• [To do]: Take the part that opens with the line containing "Reading a vernier caliper." and closes with the line containing "The length is". Switch "write down" to "record" there, and give back only those lines, otherwise unchanged.

• [Data supplied]:

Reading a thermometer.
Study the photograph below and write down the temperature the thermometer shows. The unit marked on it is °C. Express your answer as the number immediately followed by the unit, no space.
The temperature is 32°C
---
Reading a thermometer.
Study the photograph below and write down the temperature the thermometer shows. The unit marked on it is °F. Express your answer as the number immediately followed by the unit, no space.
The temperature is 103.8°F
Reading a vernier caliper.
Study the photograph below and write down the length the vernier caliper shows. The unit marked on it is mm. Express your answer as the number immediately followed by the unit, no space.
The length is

• [Written solution]:
Reading a vernier caliper.
Study the photograph below and record the length the vernier caliper shows. The unit marked on it is mm. Express your answer as the number immediately followed by the unit, no space.
The length is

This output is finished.